EXERCICE COURT 1
Recopiez sans rien modifier les lignes des enregistrements, de celle qui contient « scientific name: Arabis lyallii » jusqu'à la fin des enregistrements, ces deux bornes comprises.
---------- TEXTE RETENU
Définition. Premièrement, la jurisprudence définit la publicité ou propagande illicite en faveur du tabac comme « toute diffusion d'écrit, d'image ou de photographie participant à la promotion du tabac ou des produits du tabac pour inciter à l'achat » et quel qu'en soit l'auteur.210 La jurisprudence précisera par la suite qu' « il est indifférent que certaines des inscriptions figurent à l'intérieur des paquets, la publicité illicite ne visant pas seulement l'incitation au premier achat, mais aussi l'incitation à consommer toujours plus une fois le paquet acheté et ouvert. »211

Deuxièmement, selon l'article 3511-4 du CSP, la publicité ou propagande indirecte en faveur du tabac est celle qui d'une part est faite en faveur d'un organisme, d'une activité, d'un produit ou d'un article autre que le tabac et qui d'autre rappelle par son graphisme, sa présentation, l'utilisation d'une marque, d'un emblème publicitaire ou un autre signe distinctif, le tabac ou un produit du tabac.
--------------------
---------- ENREGISTREMENTS FOURNIS
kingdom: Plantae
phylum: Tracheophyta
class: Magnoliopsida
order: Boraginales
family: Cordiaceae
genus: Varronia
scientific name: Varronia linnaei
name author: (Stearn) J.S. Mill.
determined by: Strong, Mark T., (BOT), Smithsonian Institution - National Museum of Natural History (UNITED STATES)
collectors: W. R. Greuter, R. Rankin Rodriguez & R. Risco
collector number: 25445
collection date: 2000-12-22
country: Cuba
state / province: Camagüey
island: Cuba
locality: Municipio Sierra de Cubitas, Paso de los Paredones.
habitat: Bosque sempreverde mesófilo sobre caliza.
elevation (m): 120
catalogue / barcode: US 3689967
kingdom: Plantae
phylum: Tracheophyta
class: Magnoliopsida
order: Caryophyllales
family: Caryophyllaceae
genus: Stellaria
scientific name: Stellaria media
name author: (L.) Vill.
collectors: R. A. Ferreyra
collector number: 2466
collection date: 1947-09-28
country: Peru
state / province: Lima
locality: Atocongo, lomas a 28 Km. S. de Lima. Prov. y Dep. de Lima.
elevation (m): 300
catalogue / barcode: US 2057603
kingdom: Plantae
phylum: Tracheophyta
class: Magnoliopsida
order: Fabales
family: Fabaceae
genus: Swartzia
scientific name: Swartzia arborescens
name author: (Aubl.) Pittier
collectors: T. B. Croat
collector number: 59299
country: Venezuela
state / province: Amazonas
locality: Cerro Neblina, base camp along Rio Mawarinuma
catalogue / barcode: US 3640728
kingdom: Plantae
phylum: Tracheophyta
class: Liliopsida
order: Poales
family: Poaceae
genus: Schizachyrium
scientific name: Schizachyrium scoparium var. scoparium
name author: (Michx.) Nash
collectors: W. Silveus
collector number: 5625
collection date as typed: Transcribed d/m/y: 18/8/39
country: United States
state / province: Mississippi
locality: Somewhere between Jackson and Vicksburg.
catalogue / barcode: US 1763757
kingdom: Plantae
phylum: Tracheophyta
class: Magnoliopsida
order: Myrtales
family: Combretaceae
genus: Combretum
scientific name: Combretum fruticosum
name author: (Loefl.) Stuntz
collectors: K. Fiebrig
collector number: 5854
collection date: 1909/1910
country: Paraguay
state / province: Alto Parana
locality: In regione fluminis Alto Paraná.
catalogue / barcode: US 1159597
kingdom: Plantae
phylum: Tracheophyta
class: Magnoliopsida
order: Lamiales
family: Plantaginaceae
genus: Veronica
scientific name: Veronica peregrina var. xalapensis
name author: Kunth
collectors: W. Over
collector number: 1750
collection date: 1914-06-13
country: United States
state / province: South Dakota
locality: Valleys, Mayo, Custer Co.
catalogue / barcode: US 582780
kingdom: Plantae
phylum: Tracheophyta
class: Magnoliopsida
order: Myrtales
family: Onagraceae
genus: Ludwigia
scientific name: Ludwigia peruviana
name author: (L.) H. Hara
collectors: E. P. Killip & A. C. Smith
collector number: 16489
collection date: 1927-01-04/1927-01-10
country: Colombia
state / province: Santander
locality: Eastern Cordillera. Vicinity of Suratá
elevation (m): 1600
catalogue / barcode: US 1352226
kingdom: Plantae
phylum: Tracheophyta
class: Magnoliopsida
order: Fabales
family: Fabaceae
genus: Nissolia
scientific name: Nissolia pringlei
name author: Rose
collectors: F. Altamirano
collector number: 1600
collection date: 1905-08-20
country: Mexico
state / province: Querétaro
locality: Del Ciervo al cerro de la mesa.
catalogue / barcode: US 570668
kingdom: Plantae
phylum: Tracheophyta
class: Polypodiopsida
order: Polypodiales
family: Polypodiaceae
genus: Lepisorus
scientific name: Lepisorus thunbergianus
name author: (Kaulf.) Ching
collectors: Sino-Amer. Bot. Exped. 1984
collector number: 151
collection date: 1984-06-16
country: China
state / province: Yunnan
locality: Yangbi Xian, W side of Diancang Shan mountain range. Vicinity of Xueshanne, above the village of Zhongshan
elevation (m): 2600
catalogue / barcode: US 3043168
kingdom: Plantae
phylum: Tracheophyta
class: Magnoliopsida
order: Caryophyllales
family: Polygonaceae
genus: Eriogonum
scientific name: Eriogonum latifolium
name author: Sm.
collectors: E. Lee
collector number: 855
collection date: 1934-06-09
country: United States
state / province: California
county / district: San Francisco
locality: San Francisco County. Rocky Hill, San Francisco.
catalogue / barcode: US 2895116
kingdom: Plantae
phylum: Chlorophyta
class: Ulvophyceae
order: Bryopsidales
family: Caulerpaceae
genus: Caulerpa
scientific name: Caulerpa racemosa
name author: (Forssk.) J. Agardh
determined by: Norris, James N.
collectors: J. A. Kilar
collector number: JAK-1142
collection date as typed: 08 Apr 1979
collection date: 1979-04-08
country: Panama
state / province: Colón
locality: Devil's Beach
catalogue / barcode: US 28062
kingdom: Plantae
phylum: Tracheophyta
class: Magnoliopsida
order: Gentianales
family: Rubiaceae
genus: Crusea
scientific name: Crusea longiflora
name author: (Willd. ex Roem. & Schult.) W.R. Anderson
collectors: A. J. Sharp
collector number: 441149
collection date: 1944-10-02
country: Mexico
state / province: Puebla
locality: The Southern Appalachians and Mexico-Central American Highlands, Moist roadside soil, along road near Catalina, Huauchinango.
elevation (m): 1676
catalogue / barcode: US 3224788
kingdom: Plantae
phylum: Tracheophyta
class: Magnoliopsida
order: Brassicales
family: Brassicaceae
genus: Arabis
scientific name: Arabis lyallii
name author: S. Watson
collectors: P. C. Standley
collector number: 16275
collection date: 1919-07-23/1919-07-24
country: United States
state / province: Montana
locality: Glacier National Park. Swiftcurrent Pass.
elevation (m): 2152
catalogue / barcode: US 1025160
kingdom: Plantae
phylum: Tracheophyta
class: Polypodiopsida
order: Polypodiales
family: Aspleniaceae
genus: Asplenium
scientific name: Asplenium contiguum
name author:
--------------------
EXERCICE COURT 2
D'après le texte sur la publicité en faveur du tabac, quel article du CSP définit la publicité ou propagande indirecte ?

RÉSULTAT FINAL 1
scientific name: Arabis lyallii
name author: S. Watson
collectors: P. C. Standley
collector number: 16275
collection date: 1919-07-23/1919-07-24
country: United States
state / province: Montana
locality: Glacier National Park. Swiftcurrent Pass.
elevation (m): 2152
catalogue / barcode: US 1025160
kingdom: Plantae
phylum: Tracheophyta
class: Polypodiopsida
order: Polypodiales
family: Aspleniaceae
genus: Asplenium
scientific name: Asplenium contiguum
name author:

RÉSULTAT FINAL 2
L'article 3511-4 du CSP.